Question was about set operations in BaseX. I had to calculate set difference on a sequence of values. XQuery has operator except, but it works only on nodes. I guess normal code for this is using distinct-values:
declare function local:difference-pred($a, $b) { distinct-values($a[not(.=$b)]) };
I used it on big (thousands of values) sets, and it was slow.
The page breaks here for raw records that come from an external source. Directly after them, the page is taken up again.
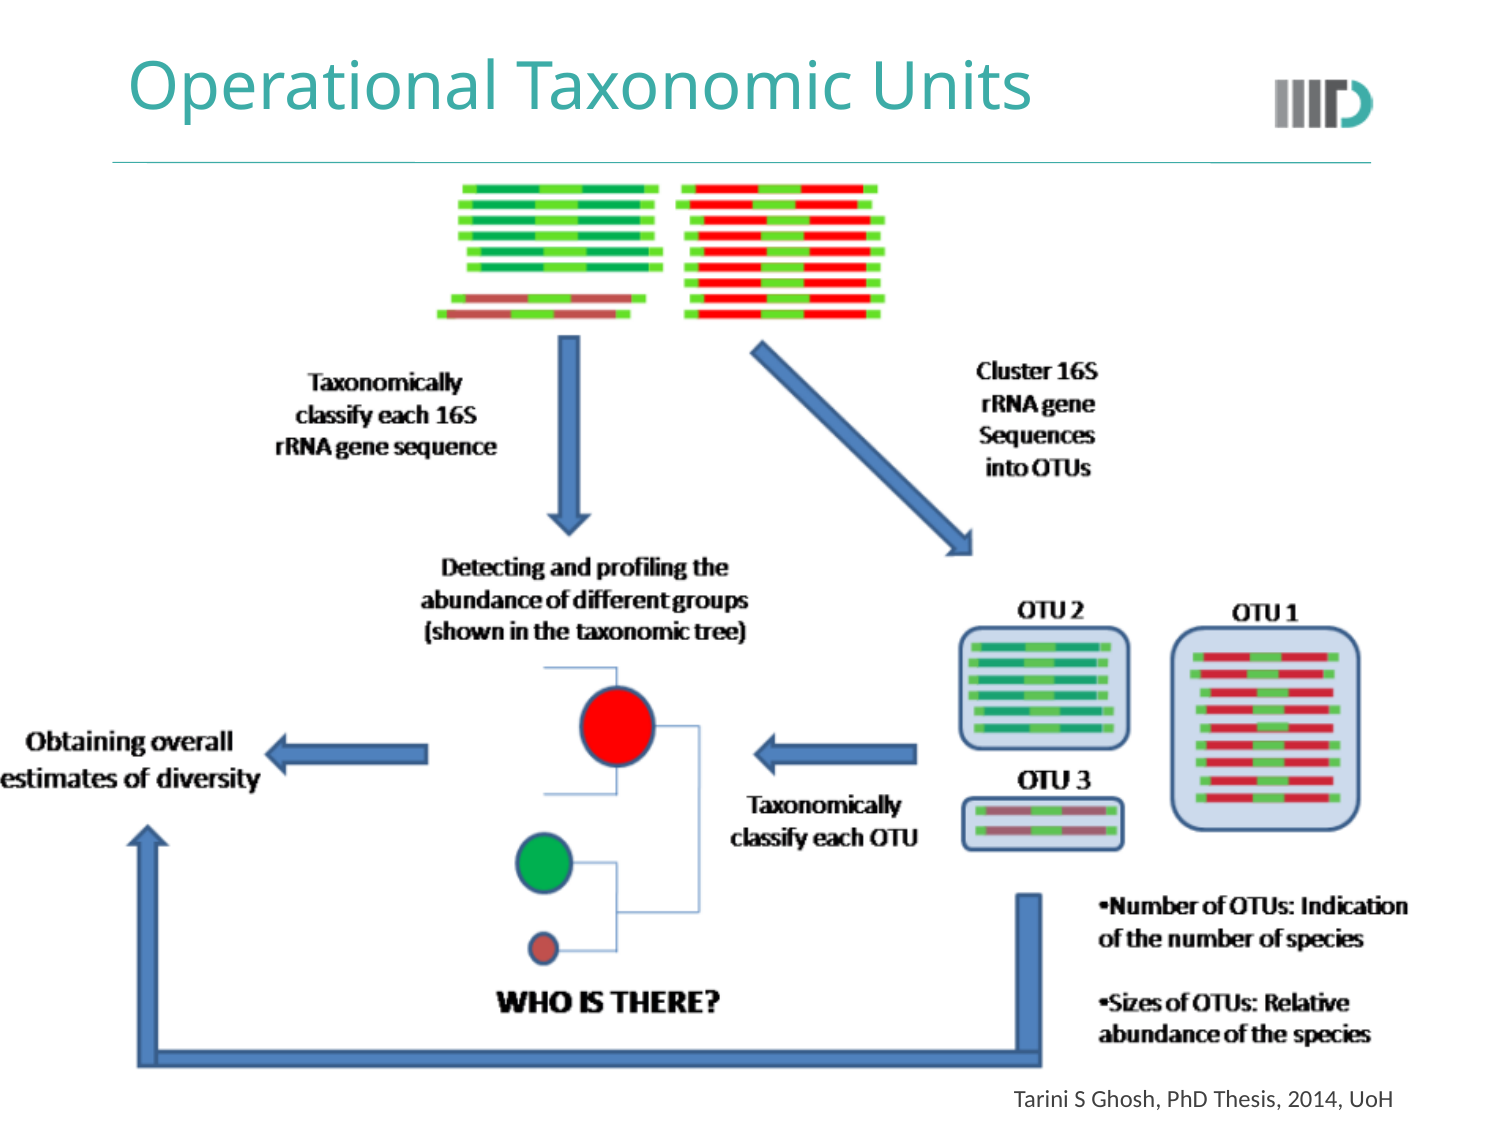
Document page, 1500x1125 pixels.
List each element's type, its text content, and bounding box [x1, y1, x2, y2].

picture [0, 174, 1418, 1073]
list Tarini S Ghosh, PhD Thesis, 2014, UoH [998, 1078, 1418, 1120]
title Operational Taxonomic Units [112, 33, 1236, 144]
picture [1256, 67, 1388, 141]
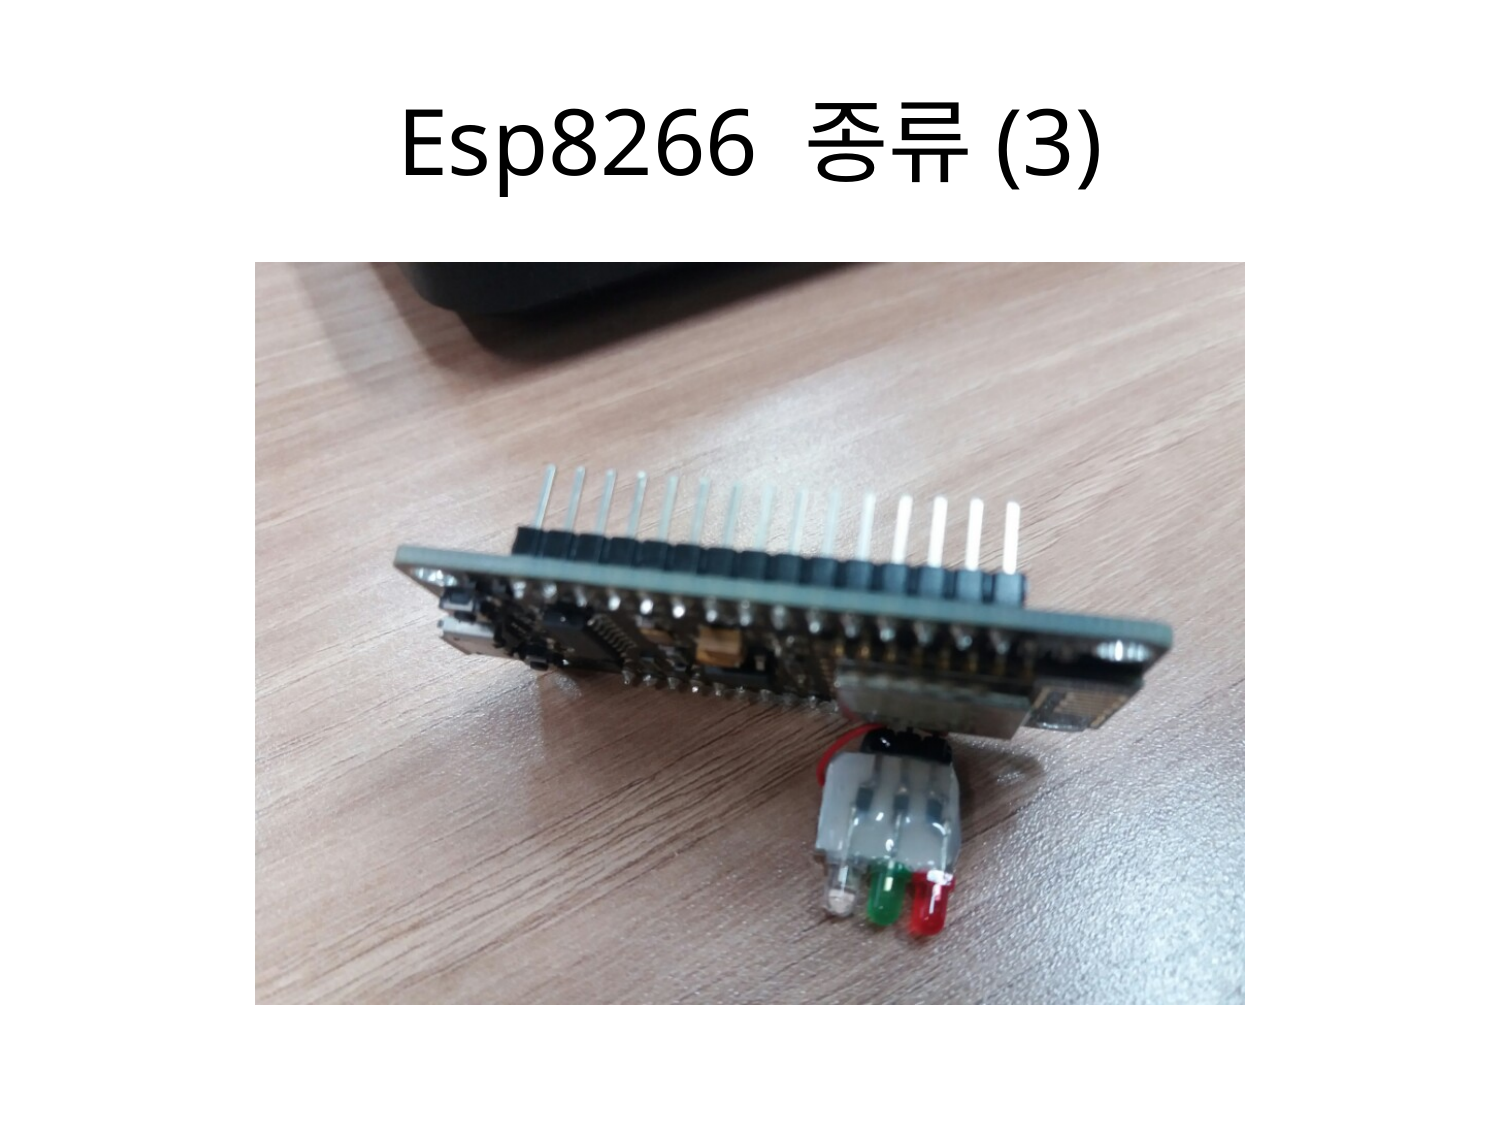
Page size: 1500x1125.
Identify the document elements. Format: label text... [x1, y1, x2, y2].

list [254, 262, 1246, 1006]
title Esp8266 종류(3) [75, 45, 1425, 233]
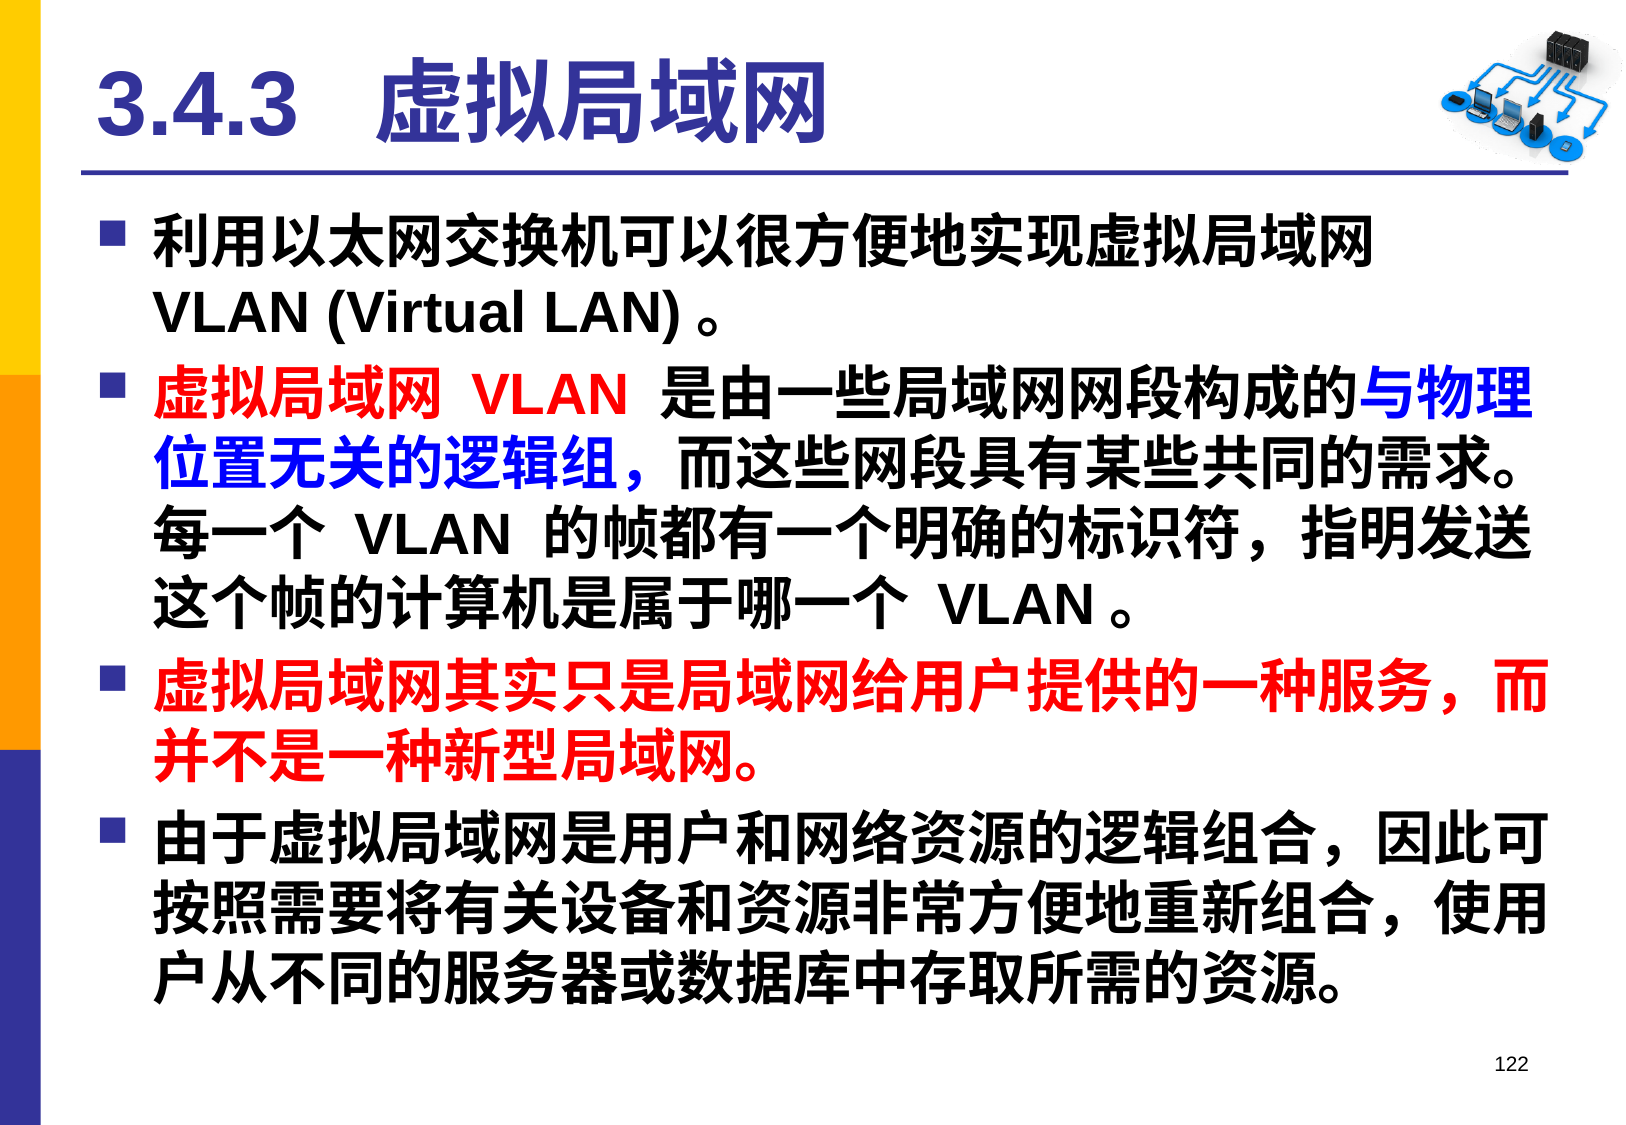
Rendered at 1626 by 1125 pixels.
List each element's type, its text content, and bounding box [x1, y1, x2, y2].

Then I tried on maps using BaseX map-module :
declare function local:difference-map($a, $b) { let $m1 := map:new(for $i in $a return map:entry($i, true())) let $m2 := map:new(for $i in $b return map:entry($i, false())) let $m3 := map:new(($m1, $m2)) return for $i in map:keys($m3) return if ($m3($i)) then $i else () };
Then we found another solution, with only one map:
declare function local:difference-map-2($a, $b) { let $m2 := map:new(for $i in $b return map:entry($i, true())) return for $i in $a return if($m2($i)) then () else $i };
When trying them at same sequences:
let $a :=for $i in (1 to 100000) return if (random:double() < 0.01) then () else string($i) let $b := for $i in $a return if (random:double() < 0.45) then () else $i
return (count($a), count($b), count(prof:time( local:difference-pred($a, $b), true(), 'pred ')), count(prof:time( local:difference-map($a, $b), true(), 'map ')), count(prof:time( local:difference-map($a, $b), true(), 'map2 ')))
This gives times (on BaseX 7.6 running on OpenSUSE on VMWare virtual machine on a PC).
pred: 80468.68ms map: 261.23 ms map2: 253.77 ms
That is: map2 is 317 times faster than distinct-values version. I did not measure memory usage. Also on different size sequences, each one of the functions can be fastest!
-- Arto Viitanen Finland